◆ What to work on ◆
• A. In the passage on in-home hospital care, how much did Kaiser Permanente and the Mayo Clinic invest in Medically Home?
• B. Print the part of the passage on in-home hospital care starting with "A study published" and going on through "sagging bottom line.".

··· Page extract ···

A study published in Annals of Surgery earlier this year offers a glimpse at what a broader analysis may reveal. Researchers compared the outcomes of patients who canceled specific surgical procedures at Veterans Administration hospitals nationwide during the early days of the pandemic with those who underwent the same surgeries in 2018 and 2019. Tracking each set of patients over 30- and 90-day periods, researchers found those who put off the procedure were no more likely than those who went under the knife to experience an adverse outcome.
As unsurprising as such results may seem, Oakes and others may find it difficult to prevent our healthcare system from reviving its pre-pandemic menu of needless treatment offerings. Routine low-value procedures, after all, keep a regular stream of patients coming through the doors and reliably boost a hospital’s sagging bottom line.
But those financial issues — and our lengthy COVID-mandated quarantine — have convinced a number of hospitals to begin experimenting with a broad range of in-home care options that may actually deliver real benefits to the Medicare set.
As Julie Appleby reports in Kaiser Health News, about 30 percent of people currently admitted to hospitals with conditions such as pneumonia or heart failure would be eligible for round-the-clock remote monitoring and daily visits from practitioners. The concept, which has been growing gradually over the past decade, received a huge boost last month when Kaiser Permanente and the Mayo Clinic invested $100 million to help a Boston-based firm, Medically Home, expand its in-home care services.
Kaiser and Mayo are late arrivals on the in-home care scene, joining Johns Hopkins Medicine in Baltimore, Massachusetts General Hospital, Presbyterian Healthcare Services in New Mexico, and more than 20 other major players. Coming on the heels of Medicare’s announcement last November that it would pay for such care, though, their investment recognizes the opportunity awaiting the entire industry.
“In a lot of ways, this remains aspirational; this is the early innings,” says Dean Ungar, who follows the insurance and hospital industries for Moody’s Investors Service. But he sees major cost-savings opportunities for hospitals that “will increasingly be reserved for acute care [such as surgeries and ICUs].”
Bruce Leff, MD, a Johns Hopkins Medical School geriatrician who helped launch one of the first in-home healthcare programs almost 30 years ago, sees “tremendous momentum” because of the potential cost savings — as much as 30 percent according to some estimates. Hospital readmissions would drop, he notes, and the need for relentless facility expansion would ease.

··· Entries supplied ···

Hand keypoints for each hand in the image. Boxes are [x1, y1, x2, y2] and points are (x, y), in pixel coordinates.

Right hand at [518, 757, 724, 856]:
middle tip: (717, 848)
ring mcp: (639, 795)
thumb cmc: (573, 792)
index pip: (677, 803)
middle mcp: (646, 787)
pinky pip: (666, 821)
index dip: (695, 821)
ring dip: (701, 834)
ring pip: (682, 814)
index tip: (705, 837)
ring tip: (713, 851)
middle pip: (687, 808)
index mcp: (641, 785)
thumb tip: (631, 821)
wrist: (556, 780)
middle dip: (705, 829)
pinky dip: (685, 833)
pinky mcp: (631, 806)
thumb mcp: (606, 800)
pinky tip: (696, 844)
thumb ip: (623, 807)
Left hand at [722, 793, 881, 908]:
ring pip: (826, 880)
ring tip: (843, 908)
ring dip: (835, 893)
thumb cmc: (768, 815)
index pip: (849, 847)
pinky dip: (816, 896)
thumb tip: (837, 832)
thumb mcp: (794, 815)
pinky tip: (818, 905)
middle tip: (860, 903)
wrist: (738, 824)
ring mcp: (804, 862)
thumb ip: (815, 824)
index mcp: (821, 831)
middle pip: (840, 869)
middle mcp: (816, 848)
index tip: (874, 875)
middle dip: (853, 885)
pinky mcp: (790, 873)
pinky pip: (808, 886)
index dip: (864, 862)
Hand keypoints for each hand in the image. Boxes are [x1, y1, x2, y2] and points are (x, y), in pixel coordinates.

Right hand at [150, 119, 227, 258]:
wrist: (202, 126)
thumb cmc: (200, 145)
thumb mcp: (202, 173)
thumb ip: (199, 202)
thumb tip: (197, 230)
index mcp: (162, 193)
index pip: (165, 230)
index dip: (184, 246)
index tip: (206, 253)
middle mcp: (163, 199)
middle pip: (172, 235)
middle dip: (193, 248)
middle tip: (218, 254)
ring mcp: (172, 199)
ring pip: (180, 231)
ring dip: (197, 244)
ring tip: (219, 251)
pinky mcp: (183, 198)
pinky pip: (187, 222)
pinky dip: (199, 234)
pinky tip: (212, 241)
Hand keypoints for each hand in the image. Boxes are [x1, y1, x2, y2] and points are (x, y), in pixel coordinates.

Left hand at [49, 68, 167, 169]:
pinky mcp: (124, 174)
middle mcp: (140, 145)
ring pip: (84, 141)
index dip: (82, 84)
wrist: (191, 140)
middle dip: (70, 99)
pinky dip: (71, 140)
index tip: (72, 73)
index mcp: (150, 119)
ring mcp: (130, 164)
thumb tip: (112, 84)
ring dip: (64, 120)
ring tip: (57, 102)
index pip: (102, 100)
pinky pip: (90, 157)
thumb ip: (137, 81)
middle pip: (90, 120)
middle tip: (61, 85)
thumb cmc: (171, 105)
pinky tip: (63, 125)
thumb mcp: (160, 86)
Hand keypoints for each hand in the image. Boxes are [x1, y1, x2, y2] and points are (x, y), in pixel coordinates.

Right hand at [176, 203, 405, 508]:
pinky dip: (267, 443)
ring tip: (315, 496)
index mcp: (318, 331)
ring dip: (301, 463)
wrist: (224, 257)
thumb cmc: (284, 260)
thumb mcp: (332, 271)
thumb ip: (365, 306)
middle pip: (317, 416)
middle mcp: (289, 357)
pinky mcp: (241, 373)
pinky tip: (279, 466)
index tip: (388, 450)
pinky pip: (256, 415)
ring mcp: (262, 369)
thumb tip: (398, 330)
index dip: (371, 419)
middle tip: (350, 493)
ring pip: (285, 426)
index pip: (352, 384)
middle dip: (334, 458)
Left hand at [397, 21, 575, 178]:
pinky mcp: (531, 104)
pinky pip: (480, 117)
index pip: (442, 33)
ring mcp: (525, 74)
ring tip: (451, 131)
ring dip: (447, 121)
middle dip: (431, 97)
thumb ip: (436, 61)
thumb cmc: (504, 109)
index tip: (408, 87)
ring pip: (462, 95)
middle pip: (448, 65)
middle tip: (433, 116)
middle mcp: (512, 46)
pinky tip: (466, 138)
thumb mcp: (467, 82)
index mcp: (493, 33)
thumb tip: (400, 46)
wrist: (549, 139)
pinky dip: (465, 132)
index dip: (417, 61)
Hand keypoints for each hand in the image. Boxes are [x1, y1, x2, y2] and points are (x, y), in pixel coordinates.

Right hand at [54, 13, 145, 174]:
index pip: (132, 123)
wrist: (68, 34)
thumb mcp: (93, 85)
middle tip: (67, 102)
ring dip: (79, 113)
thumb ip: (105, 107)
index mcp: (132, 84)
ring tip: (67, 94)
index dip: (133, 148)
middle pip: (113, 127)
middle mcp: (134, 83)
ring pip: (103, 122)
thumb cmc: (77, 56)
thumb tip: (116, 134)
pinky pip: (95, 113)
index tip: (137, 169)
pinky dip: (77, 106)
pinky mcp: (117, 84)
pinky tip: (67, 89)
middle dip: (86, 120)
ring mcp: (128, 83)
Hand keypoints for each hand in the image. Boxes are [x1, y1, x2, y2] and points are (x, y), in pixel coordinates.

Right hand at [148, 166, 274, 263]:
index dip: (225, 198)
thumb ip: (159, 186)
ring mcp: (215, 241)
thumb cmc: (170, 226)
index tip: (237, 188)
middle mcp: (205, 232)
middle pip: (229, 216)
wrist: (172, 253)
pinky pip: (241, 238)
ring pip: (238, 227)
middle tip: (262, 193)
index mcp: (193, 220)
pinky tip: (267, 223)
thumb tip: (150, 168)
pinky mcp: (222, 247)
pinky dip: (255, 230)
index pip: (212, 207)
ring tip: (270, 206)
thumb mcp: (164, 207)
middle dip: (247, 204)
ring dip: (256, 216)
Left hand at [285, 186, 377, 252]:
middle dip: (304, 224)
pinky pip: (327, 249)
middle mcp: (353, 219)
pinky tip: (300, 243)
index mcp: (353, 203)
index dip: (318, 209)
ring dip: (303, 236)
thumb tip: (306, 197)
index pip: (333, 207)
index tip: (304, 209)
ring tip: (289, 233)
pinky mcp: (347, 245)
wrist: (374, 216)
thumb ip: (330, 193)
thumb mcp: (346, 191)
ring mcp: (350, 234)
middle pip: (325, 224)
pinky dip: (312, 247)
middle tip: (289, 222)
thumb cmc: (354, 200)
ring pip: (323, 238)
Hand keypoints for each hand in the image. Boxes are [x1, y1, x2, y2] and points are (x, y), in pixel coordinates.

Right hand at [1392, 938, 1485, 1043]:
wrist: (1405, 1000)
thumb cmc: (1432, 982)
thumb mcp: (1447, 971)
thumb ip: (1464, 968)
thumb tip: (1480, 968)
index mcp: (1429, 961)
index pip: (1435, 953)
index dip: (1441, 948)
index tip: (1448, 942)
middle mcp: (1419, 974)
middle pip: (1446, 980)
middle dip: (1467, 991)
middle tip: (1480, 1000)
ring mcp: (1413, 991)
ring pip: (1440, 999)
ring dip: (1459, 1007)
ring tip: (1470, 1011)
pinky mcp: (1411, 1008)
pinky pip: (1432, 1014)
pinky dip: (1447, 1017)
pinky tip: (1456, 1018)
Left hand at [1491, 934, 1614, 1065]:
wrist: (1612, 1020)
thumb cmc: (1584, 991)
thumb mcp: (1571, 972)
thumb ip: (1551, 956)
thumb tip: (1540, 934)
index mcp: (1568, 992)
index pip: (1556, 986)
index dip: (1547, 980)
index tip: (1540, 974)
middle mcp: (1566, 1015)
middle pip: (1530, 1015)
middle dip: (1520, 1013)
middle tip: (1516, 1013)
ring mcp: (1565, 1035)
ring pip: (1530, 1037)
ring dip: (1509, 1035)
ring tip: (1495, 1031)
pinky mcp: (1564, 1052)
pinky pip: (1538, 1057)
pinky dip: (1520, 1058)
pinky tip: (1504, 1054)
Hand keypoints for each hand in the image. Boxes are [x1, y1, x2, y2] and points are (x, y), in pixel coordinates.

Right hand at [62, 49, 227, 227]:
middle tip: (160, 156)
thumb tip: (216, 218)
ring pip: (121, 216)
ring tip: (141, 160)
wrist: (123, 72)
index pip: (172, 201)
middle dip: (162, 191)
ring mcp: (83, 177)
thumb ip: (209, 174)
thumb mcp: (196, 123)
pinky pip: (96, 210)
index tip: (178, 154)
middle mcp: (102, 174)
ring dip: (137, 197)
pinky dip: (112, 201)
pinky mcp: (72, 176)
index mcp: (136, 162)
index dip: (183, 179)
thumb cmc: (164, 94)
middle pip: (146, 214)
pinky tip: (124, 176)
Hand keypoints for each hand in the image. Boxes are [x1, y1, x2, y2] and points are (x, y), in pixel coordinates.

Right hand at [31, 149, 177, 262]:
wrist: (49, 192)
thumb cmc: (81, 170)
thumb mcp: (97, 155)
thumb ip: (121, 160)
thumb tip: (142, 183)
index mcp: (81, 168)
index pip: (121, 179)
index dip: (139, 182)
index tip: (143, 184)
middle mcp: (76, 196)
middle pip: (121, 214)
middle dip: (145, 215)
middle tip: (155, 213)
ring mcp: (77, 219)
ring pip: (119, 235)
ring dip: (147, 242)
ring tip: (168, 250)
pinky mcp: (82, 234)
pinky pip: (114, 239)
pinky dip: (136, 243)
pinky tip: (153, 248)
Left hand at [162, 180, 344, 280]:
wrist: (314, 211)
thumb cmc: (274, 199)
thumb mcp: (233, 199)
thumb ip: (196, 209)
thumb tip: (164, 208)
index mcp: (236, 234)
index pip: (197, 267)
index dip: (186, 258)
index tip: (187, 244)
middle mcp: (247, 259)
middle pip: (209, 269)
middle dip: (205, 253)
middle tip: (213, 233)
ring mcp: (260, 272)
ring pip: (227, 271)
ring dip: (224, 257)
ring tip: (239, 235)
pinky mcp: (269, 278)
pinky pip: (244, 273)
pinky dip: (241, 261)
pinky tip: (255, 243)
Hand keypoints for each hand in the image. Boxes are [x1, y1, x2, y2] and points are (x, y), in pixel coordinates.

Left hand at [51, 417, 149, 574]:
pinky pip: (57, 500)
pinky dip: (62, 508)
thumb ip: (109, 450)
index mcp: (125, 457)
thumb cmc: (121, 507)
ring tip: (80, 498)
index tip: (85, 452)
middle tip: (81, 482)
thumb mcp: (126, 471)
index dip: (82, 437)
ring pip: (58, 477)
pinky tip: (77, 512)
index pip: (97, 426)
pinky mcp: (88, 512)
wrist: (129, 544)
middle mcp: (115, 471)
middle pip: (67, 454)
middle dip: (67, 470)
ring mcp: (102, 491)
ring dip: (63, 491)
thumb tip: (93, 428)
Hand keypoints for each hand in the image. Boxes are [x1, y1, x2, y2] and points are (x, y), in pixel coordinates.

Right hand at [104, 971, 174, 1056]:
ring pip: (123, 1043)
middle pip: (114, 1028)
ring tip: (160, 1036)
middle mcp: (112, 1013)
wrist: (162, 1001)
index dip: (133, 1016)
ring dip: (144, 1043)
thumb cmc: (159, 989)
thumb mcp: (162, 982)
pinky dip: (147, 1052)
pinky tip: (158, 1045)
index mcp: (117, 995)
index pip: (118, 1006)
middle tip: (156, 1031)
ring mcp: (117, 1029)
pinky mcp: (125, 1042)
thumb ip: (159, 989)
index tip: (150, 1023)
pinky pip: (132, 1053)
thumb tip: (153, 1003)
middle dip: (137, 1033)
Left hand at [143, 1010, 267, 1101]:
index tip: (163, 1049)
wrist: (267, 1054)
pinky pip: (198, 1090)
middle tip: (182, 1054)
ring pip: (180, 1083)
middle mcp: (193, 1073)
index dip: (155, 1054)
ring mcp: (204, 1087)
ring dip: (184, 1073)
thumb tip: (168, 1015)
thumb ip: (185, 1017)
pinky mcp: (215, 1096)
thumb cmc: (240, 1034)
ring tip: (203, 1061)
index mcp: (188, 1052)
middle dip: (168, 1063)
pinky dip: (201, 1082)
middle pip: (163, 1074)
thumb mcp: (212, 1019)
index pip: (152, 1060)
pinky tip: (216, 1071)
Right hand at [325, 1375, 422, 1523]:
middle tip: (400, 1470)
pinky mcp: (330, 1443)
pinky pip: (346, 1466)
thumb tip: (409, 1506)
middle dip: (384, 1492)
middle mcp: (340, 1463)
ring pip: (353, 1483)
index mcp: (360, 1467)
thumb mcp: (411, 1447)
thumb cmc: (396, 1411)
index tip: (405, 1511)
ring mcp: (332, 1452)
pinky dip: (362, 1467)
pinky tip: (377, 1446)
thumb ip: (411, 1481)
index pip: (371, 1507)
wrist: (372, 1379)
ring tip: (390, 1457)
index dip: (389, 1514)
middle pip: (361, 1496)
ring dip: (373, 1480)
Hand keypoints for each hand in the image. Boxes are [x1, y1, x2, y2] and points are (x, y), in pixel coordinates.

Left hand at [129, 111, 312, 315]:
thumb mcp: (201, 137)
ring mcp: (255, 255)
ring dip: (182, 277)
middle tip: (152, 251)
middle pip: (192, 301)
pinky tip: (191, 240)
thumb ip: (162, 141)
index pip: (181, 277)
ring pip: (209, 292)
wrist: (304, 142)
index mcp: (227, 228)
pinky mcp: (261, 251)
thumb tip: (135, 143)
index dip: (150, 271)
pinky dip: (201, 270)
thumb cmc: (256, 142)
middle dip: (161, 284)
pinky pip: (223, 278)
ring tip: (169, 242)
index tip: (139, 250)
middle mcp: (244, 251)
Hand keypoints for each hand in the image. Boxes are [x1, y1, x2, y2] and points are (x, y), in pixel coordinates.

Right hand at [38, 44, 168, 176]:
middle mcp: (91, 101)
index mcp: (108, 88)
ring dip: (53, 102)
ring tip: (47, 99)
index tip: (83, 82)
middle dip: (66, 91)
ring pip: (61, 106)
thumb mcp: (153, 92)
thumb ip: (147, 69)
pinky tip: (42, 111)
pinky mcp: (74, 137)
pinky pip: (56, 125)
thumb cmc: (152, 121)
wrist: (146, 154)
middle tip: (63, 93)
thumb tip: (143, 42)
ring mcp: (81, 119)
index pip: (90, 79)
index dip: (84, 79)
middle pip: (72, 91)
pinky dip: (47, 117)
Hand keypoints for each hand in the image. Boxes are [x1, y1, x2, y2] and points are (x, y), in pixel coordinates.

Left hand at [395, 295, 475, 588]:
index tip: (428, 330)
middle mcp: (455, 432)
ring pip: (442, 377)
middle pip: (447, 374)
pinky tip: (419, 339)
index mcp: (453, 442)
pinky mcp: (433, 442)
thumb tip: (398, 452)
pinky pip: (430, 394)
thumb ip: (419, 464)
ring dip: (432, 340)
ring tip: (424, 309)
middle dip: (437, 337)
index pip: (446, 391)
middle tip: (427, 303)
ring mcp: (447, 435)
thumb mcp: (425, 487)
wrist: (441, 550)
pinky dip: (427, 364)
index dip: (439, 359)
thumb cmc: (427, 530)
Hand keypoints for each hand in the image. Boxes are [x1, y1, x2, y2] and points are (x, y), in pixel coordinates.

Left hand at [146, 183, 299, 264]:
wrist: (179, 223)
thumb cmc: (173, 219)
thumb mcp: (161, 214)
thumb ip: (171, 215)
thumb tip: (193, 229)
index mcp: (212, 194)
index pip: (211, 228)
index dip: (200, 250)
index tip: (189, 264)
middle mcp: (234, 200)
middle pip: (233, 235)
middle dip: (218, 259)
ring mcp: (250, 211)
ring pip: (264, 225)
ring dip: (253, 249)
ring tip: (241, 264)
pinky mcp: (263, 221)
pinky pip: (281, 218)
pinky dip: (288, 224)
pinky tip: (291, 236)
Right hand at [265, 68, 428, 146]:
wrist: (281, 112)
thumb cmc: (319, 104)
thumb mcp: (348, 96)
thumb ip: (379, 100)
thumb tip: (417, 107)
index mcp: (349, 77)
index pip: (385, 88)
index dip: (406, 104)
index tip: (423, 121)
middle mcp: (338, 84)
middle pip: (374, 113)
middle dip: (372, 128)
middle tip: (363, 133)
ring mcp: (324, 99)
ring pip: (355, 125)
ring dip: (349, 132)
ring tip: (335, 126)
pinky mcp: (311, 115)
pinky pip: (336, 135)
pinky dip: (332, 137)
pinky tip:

···

◆ Solutions in order ◆
• A. $100 million

• B.
A study published in Annals of Surgery earlier this year offers a glimpse at what a broader analysis may reveal. Researchers compared the outcomes of patients who canceled specific surgical procedures at Veterans Administration hospitals nationwide during the early days of the pandemic with those who underwent the same surgeries in 2018 and 2019. Tracking each set of patients over 30- and 90-day periods, researchers found those who put off the procedure were no more likely than those who went under the knife to experience an adverse outcome.
As unsurprising as such results may seem, Oakes and others may find it difficult to prevent our healthcare system from reviving its pre-pandemic menu of needless treatment offerings. Routine low-value procedures, after all, keep a regular stream of patients coming through the doors and reliably boost a hospital’s sagging bottom line.